The classic novel Phantom of the Opera provides the inspiration for this latest hidden object game from G5, taking the dark tale of obsession and adding in a hint of magic to appeal to today’s audiences. The result is a fairly epic adventure that is certainly strong enough to captivate and challenge most gamers and is only really let down by a few minor points.
The setting for this version of the story is unchanged, taking place in 19th century France on the eve of an opera diva’s debut. After a spectacular show, young Christine is kidnapped by a shadowy cloaked figure, prompting her horrified fiancé to embark on a dangerous quest to return his beloved to his side. However, it is soon apparent that there is more to the kidnapping than first meets the eye, and the fiancé soon finds himself delving into the realm of magic and must make use of powerful amulets to aid him. What follows is a complex and involved journey through the maze-like back rooms of the opera house, the streets of Paris and even ghostly graveyards.

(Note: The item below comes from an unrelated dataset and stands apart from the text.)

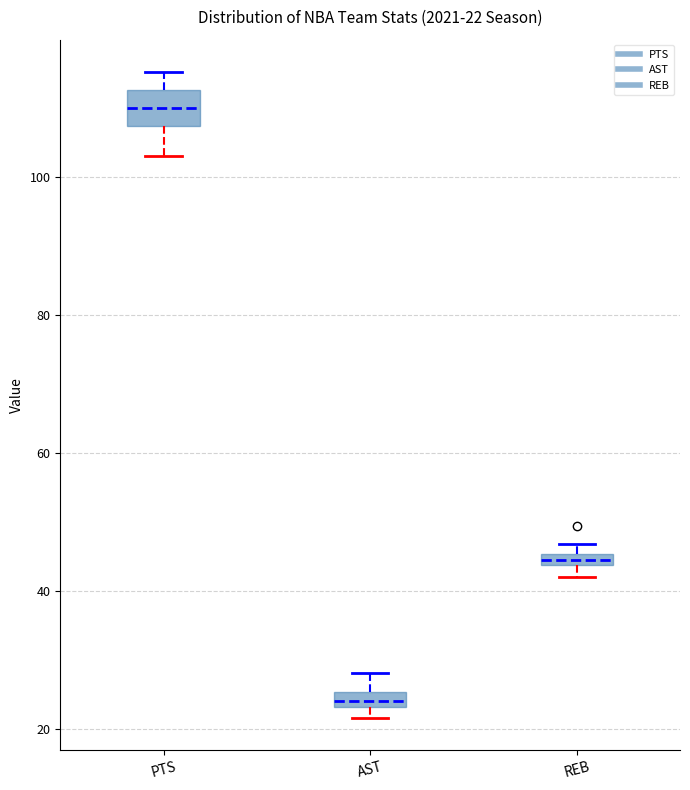

Which box is the tallest, from its lower edge to its upper edge?

PTS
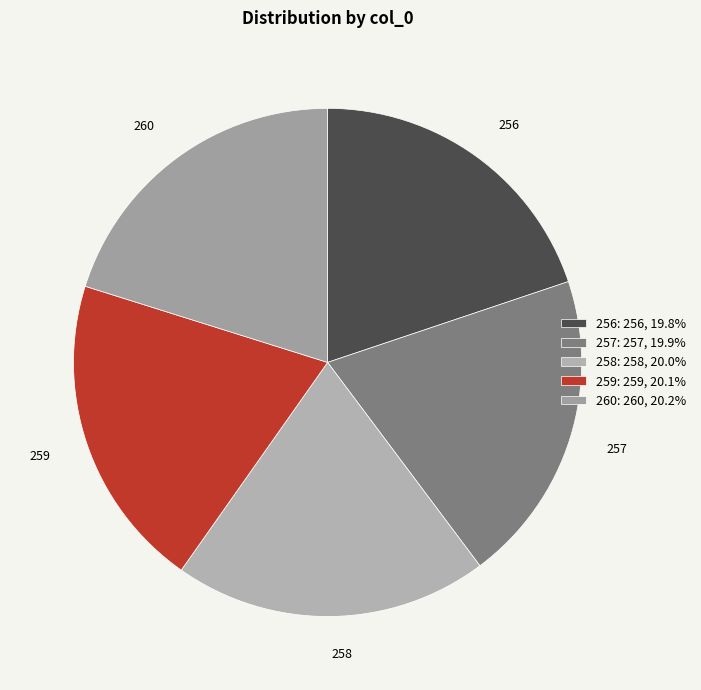

Do 259 and 256 together represent more than half of the pie?

No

Visually, Mystery of the Opera is of the expected high standard, with a wide range of highly detailed environments that really evoke the era and create a foreboding atmosphere, full of mystery and menace. Colours are muted and brooding, while the lighting is suitably eerie, and the player quickly becomes immersed in this dark world and the mystery that unfolds before them. Things are only marred by some of the character designs and animations, which can be a little awkward and clumsy.
The story itself begins strongly enough, with a bold opening sequence which nicely sets up the quest. However, after this, things unfold rather leisurely, reducing the dramatic tension somewhat. Of course, this type of game is not meant to be an action-packed affair, but there is little sense of urgency to the fiancé’s actions which renders his quest less engaging that it might have been. The script too suffers from dialogue that is frequently stilted and melodramatic, lacking subtlety, while certain plot points are introduced which cause a moment’s bafflement.

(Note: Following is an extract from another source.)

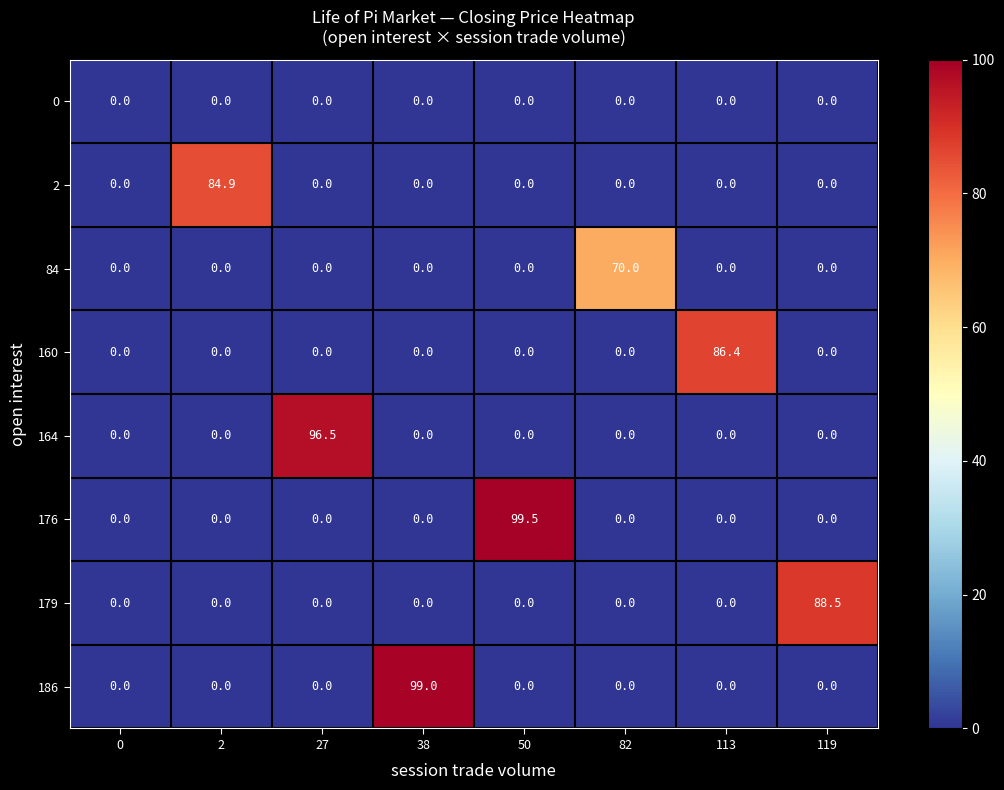

What is the difference between the highest and lowest values at 119?

88.5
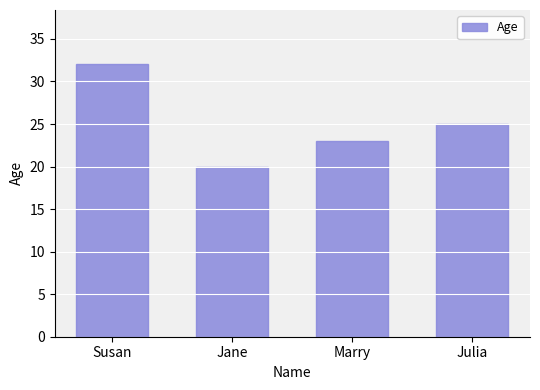

Count the number of categories in the chart.

4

However, for many gamers the story is only of secondary concern, and they are likely to forgive such shortcomings. Instead, it is the puzzles which are of greater importance, and it is here that Mystery of the Opera scores highly and which turns the game into something much more satisfying. The many conundrums on display here are nicely varied, with a near-perfect blend of hidden object sections, traditional brainteasers and object-fetching quests. Such puzzles are rarely less than logical in their solutions, with objects needing to be used in places which make perfect sense and with brainteasers capable of being solved with clear and straight-forward thinking. This is immensely gratifying after having played other games where solutions are seemingly random or just plain obscure.

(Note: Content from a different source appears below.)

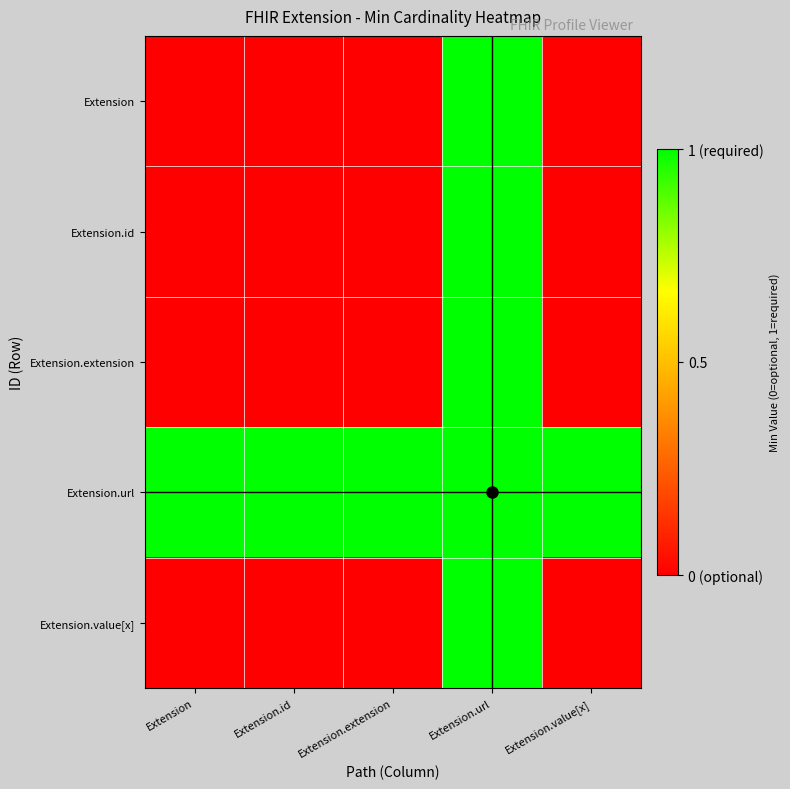

How many categories are shown in the chart?

5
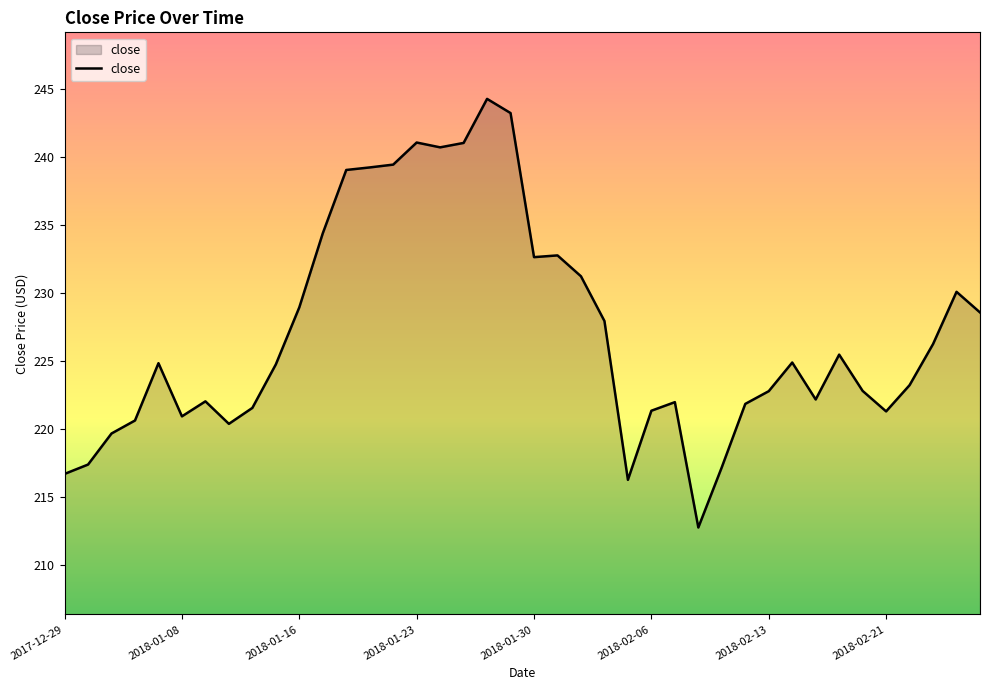

What is the maximum value shown in the chart?

244.2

The game is extremely large, with a huge range of puzzles and environments to explore and while this does obviously increase the game’s appeal and value, it does also bring a minor annoyance. Given the number of objects to discover, areas to visit and puzzles to solve, it does become tricky to keep track of where you need to go in order to use a newly discovered item. As mentioned, while item use is logical, it is very easy to forget where exactly you saw the candle that needs to be lit with your new-found matches or which locked door can be opened with that key. While you can consult a diary to keep up-to-date with your current tasks (and the story), they are only described quite vaguely, so it is likely players will find themselves traipsing back and forth on occasion. The simple addition of a map screen would help alleviate this, and it is surprising this option is not seen more frequently.
This is a generally fine example of a hidden object adventure, which will appeal to romantics and casual gamers in search of a lengthy and testing adventure. While the storyline is a tad lacking and less than compelling, Mystery of the Opera benefits from solid puzzle design, requiring players to think logically without resorting to random guesses or stabbing wildly at the screen. This is by far the game’s strongest feature and this approach should be applauded.